== Exercise aim ==
Where in the records does the word "place" appear? Copy each line that holds it.

### Data section ###

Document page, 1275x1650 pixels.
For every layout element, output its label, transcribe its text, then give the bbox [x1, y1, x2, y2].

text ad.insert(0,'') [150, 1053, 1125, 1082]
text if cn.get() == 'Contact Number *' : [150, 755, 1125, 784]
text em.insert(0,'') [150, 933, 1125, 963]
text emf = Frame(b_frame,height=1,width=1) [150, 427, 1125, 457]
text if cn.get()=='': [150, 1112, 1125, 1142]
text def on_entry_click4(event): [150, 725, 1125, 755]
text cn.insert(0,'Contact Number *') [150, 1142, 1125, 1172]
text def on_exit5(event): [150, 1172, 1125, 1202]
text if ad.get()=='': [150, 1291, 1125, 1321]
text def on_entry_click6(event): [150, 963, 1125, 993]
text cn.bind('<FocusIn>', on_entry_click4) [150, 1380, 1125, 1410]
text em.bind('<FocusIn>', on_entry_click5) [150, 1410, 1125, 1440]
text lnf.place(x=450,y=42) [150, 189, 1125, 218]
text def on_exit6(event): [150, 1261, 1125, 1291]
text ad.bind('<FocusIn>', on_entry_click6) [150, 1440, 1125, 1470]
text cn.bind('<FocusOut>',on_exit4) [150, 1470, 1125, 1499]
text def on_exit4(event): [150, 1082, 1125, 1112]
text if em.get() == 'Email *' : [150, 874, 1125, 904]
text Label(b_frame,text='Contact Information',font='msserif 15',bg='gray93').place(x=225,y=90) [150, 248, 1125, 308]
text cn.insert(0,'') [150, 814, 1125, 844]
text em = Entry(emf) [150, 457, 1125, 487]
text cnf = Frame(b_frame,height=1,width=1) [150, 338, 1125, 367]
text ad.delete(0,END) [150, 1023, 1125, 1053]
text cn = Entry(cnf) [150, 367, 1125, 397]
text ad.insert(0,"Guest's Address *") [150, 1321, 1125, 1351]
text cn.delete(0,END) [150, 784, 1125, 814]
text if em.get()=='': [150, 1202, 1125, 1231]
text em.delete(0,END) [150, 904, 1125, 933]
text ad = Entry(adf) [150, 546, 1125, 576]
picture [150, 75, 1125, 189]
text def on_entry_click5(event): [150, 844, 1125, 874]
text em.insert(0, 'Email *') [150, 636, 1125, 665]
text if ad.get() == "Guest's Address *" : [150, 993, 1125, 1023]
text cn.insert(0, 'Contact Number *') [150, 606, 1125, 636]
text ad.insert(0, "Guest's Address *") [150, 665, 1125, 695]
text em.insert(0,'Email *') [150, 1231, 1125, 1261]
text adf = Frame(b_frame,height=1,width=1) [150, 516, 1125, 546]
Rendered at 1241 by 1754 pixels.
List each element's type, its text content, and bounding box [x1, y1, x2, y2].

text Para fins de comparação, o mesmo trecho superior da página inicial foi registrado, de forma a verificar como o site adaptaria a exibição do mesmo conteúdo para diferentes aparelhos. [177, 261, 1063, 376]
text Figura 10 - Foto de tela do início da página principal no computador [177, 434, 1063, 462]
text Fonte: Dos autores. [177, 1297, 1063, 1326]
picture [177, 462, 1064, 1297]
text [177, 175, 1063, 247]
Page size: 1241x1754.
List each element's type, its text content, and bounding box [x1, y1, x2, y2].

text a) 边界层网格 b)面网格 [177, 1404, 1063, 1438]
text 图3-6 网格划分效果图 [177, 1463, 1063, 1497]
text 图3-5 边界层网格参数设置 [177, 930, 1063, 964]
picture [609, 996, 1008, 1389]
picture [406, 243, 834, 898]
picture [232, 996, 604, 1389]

###

== Written solution ==
text lnf.place(x=450,y=42) [150, 189, 1125, 218]
text Label(b_frame,text='Contact Information',font='msserif 15',bg='gray93').place(x=225,y=90) [150, 248, 1125, 308]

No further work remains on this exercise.